By: Hans Themistode
No matter how much we try to avoid it, defeat is inevitable. It’s a painful feeling. Whether it’s a game of ping pong, basketball, video games or in this case boxing, it is a feeling that no one wants to go through. As much as we hate it, defeat is necessary. It allows us all to become better.
Could Floyd Mayweather have gone on to have a career that consisted of 50 wins without a single defeat had he won gold in the olympics? The bronze medal he brung home fueled him to never lose again. How about Muhammad Ali? His losses to Joe Frazier, Ken Norton and Leon Spinks allowed him to dig deep and prove that when he gets knocked down, he can just as easily get back up.
When former unified Heavyweight champion Anthony Joshua lost his titles to Andy Ruiz via seventh round stoppage, it was completely jaw dropping. Immediately following the fight, Joshua said all of the right things.
“No excuses,” said Joshua during his post fight interview. “The better man won, this is Andy’s night. I simply got beat.”
Humility and poise are the traits that Joshua showed that night. It may have been devastating to lose in his debut across the pond but he showed great character in admitting his defeat and taking nothing away from his opponent. Like the other great champions that came before him, Joshua seemed destined to learn from his defeat and place the loss on his own shoulders.
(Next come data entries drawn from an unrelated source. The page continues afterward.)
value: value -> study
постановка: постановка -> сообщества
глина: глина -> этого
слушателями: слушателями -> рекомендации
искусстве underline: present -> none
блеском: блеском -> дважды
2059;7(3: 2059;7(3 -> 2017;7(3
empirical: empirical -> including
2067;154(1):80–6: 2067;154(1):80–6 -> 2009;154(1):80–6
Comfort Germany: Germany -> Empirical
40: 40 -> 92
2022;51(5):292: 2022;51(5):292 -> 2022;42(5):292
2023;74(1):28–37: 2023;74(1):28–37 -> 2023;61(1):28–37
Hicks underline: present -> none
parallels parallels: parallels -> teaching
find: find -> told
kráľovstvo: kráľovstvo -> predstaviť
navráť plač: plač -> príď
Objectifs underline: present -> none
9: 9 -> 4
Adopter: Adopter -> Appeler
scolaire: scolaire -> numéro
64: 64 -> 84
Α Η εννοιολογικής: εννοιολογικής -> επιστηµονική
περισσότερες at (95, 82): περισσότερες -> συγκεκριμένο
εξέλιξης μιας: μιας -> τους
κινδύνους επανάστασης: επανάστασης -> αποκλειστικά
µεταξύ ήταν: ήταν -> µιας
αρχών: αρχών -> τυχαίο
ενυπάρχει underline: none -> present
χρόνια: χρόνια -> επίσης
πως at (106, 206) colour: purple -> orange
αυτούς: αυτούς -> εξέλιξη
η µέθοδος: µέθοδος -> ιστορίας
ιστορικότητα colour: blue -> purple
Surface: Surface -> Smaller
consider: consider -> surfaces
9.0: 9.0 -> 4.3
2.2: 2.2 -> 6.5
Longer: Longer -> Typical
Now that the rematch between Ruiz and Joshua has officially been signed and set for December 7th in Saudi Arabia, the former champion is now singing a completely different tune.
“It was a punch from the Gods,” said Joshua when describing the blow that began his downward spiral in their first encounter. “Andy is the same person. He will come game and I’ve got to change some of my bibs and bobs.”
To Joshua, that famed punch which came in the third round, was something that should have never connected in the first place. It isn’t just that single punch which Joshua believe was some what lucky, but he also believes that the referee didn’t quite give him a fair shake.
“So, the mouthpiece comes out, you go to the corner,” Joshua explained before a press conference in Manhattan to promote their rematch December 7 in Diriyah, Saudi Arabia. “You know, I think the referee had already done his [eight] count. So, I’m in the corner now and then they put the mouthguard in. Or you rinse it, and they say, ‘Are you ready to fight?’ I said, ‘Yeah.’ So, before my mouthpiece was even in my mouth, he had called off the fight. So, I’m like looking at him. ‘You haven’t even put my mouthpiece in? What you want me to do? Yeah, I’m ready,’ and walk out without my mouthpiece in. So, me and him had a miscommunication.”
Let’s not take anything away from Joshua. He has proven to be a great fighter thoroughout his career. He has also proven that he can deal with adversity and rise from it.
With that being said however, things feel a little bit different don’t they? ‘A punch from the Gods,” and “miscommunication” with the referee might all be true but in order for him to win this rematch he must look himself in the mirror, because if he doesn’t, he could be headed toward yet another defeat.